| Task goal |
Transcribe every entry word for word, but skip the images.

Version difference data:
================================

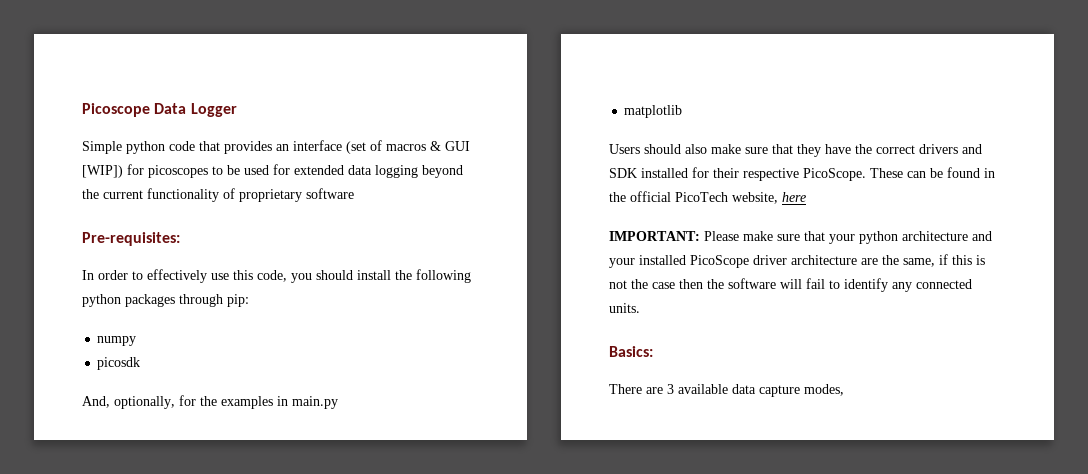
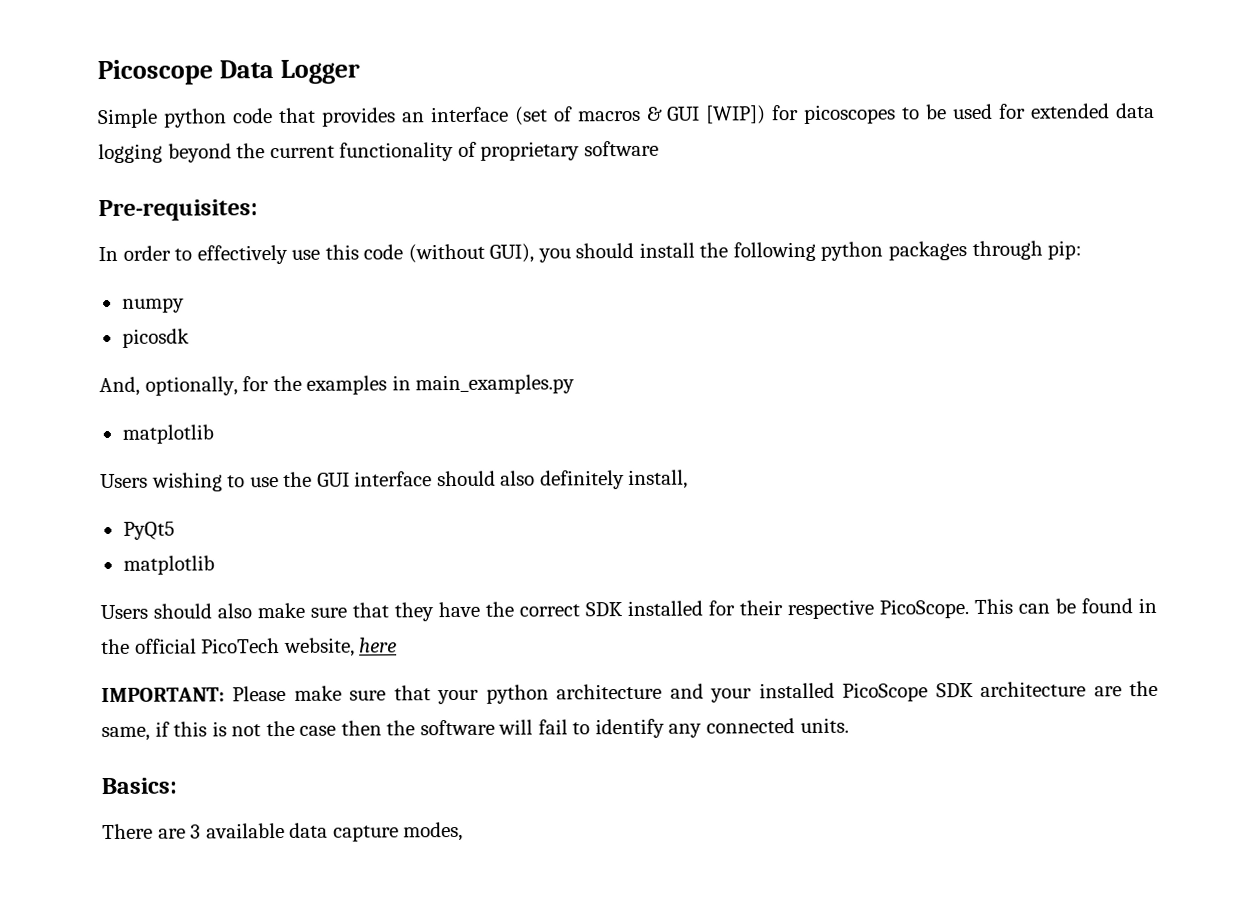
[257,270,287,282] code, -> [363,243,535,264] code (without GUI),
[292,396,338,409] main.py -> [415,374,576,395] [121,424,214,444] [100,469,689,492] [122,521,175,540] main_examples.py // matplotlib // Users wishing to use the GUI interface should also definitely install, // PyQt5
[919,144,982,154] drivers and -> (580, 610) none
[870,168,903,178] These -> [974,598,1013,615] This
[753,255,787,265] driver -> [935,683,974,698] SDK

================================

| Solution to the exercise |
[257,270,287,282] code, -> [363,243,535,264] code (without GUI),
[292,396,338,409] main.py -> [415,374,576,395] [121,424,214,444] [100,469,689,492] [122,521,175,540] main_examples.py // matplotlib // Users wishing to use the GUI interface should also definitely install, // PyQt5
[919,144,982,154] drivers and -> (580, 610) none
[870,168,903,178] These -> [974,598,1013,615] This
[753,255,787,265] driver -> [935,683,974,698] SDK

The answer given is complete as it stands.